----- Data shown -----

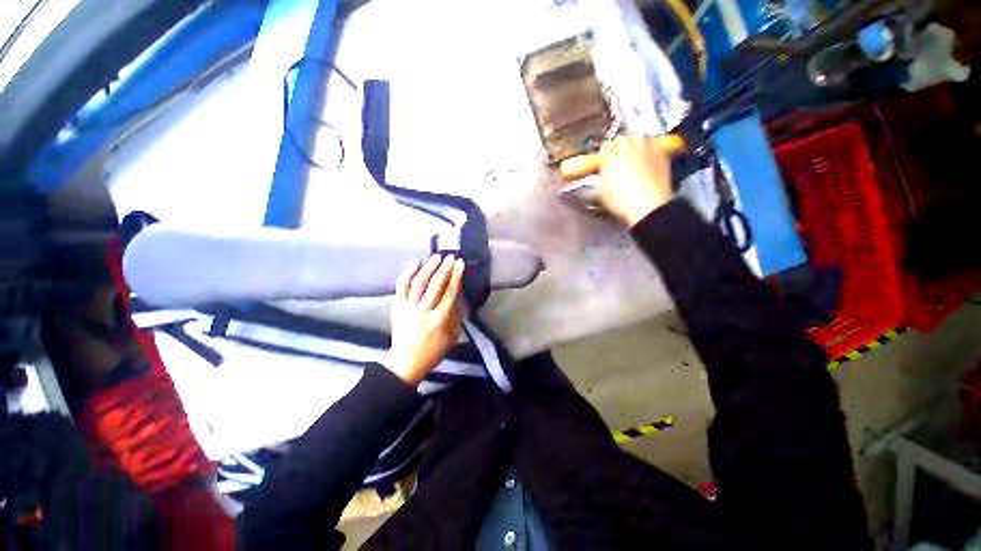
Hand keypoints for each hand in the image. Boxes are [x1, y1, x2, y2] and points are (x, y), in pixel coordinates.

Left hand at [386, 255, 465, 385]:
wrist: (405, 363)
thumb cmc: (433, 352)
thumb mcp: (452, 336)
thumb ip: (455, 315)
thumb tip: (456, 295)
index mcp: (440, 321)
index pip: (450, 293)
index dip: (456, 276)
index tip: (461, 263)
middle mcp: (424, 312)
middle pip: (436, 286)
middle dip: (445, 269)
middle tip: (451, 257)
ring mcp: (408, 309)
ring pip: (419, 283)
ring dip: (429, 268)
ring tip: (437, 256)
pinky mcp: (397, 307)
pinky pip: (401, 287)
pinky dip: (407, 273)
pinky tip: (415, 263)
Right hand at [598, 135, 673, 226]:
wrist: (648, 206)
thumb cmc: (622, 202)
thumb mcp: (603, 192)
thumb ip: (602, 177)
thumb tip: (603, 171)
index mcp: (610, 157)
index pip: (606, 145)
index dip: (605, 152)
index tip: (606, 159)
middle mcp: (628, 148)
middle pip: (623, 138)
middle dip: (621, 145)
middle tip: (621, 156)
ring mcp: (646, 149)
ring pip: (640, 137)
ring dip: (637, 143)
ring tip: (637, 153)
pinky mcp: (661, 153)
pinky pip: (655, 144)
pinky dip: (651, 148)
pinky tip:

-----

• [Exercise requirements]: After locating the line with "thumb mcp: (452, 336)" in the material above, return it and each line after it exactly, ending at the line with "index tip: (606, 159)".

• [Answer to this exercise]:
thumb mcp: (452, 336)
thumb ip: (455, 315)
thumb tip: (456, 295)
index mcp: (440, 321)
index pip: (450, 293)
index dip: (456, 276)
index tip: (461, 263)
middle mcp: (424, 312)
middle pip: (436, 286)
middle dip: (445, 269)
middle tip: (451, 257)
ring mcp: (408, 309)
ring pip: (419, 283)
ring dip: (429, 268)
ring tip: (437, 256)
pinky mcp: (397, 307)
pinky pip: (401, 287)
pinky dip: (407, 273)
pinky tip: (415, 263)
Right hand at [598, 135, 673, 226]:
wrist: (648, 206)
thumb cmc: (622, 202)
thumb mcp: (603, 192)
thumb ip: (602, 177)
thumb tip: (603, 171)
index mcp: (610, 157)
index pip: (606, 145)
index dip: (605, 152)
index tip: (606, 159)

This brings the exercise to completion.